You look at your friends and family members who enjoy long-lasting, healthy relationships and want the same thing for yourself. How do you achieve that? It can be frustrating when your relationship goals never seem to pan out. What is it that they have that you don’t? It isn’t hobbies or interests in common. As it turns out, there is nothing more important than shared values in a relationship. That is truly the key to happy, meaningful relationships that last. Let’s talk about it.

7 must-have values in relationship you both should share

7 Values in a Relationship That Couples Should Share

What are the shared values that should be at the center of every romantic relationship? Do you and your partner need to be on the same page about everything to have a successful relationship? Not at all. People with different views and perspectives can have a lasting relationship. The important thing is that you have some shared core values that help to ensure a deeper emotional connection.

1. Mutual Respect

Mutual respect is the foundation of a healthy relationship. Couples may disagree. They get angry with one another and have clashing opinions. Sometimes, it can feel as if there is no common ground to be found. This is why mutual respect is so important.

When mutual respect is one of the guiding principles of a relationship, each partner agrees to certain standards of behavior no matter what else is happening. No matter the disagreement, they will treat the other person with a basic level of courtesy, dignity, and regard.

When people have respect for one another, they fight fairly:

  • They don’t say cruel things in the heat of the moment
  • They don’t ignore the other person’s needs
  • They certainly don’t lie or mislead one another

Respect also means that you and your partner don’t criticize or denigrate one another in public.

2. Mutual Appreciation

As relationships become established, people often forget about the small courtesies that can make their significant other feel appreciated. Part of this is simply having good manners.

If a stranger in a store deserves a please or thank you, then the person you are building a family with does too.

But, appreciation goes beyond that. It is doing real things to show that you value their work and efforts:

  • Ensure division of labor in your relationship is truly fair
  • Plan fun dates and celebrations for them
  • Give thoughtful gifts and compliments
  • Be respectful of the things your partner values
  • Show respect for their time and efforts

Partners grow closer to one another when they feel appreciated in meaningful ways.

3. Open Communication

“Commit to open and honest communication. Have a commitment to talk about anything that arises in real-time that causes separation and can help partners be vulnerable, share their thoughts and feelings.”

Nicole Doherty, women’s empowerment coach

Honest communication is the foundation of healthy long-term relationships. The lack thereof can quickly lead to strife and conflict.

Communication isn’t just one of the most important core values. It’s the thing that will get you on the same page with your partner when it comes to all of the other shared values.

## Stored records
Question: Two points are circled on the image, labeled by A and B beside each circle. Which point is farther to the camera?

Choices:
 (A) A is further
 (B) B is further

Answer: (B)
==
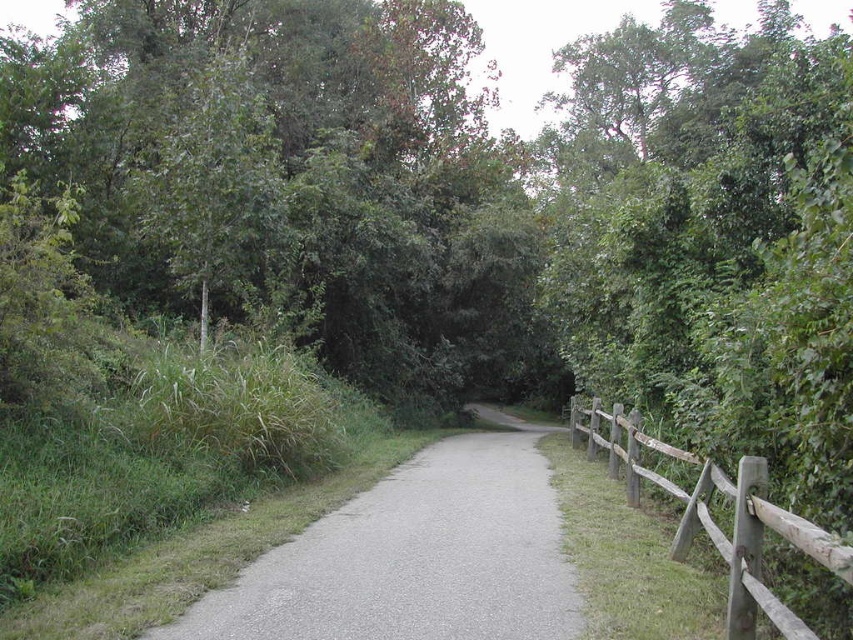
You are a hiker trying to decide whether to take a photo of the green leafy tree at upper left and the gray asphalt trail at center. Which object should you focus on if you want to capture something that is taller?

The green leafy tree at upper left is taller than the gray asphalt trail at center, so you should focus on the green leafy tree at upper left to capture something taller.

## Given request 1
In the article on shared values in relationships, who is quoted under the heading "Open Communication," and what is that person's role?
## Given request 2
List every action the article on shared values in relationships gives as a way to show a partner real appreciation for their work and efforts.

## Output 1
Nicole Doherty, a women's empowerment coach.

## Output 2
- Ensure division of labor in your relationship is truly fair
- Plan fun dates and celebrations for them
- Give thoughtful gifts and compliments
- Be respectful of the things your partner values
- Show respect for their time and efforts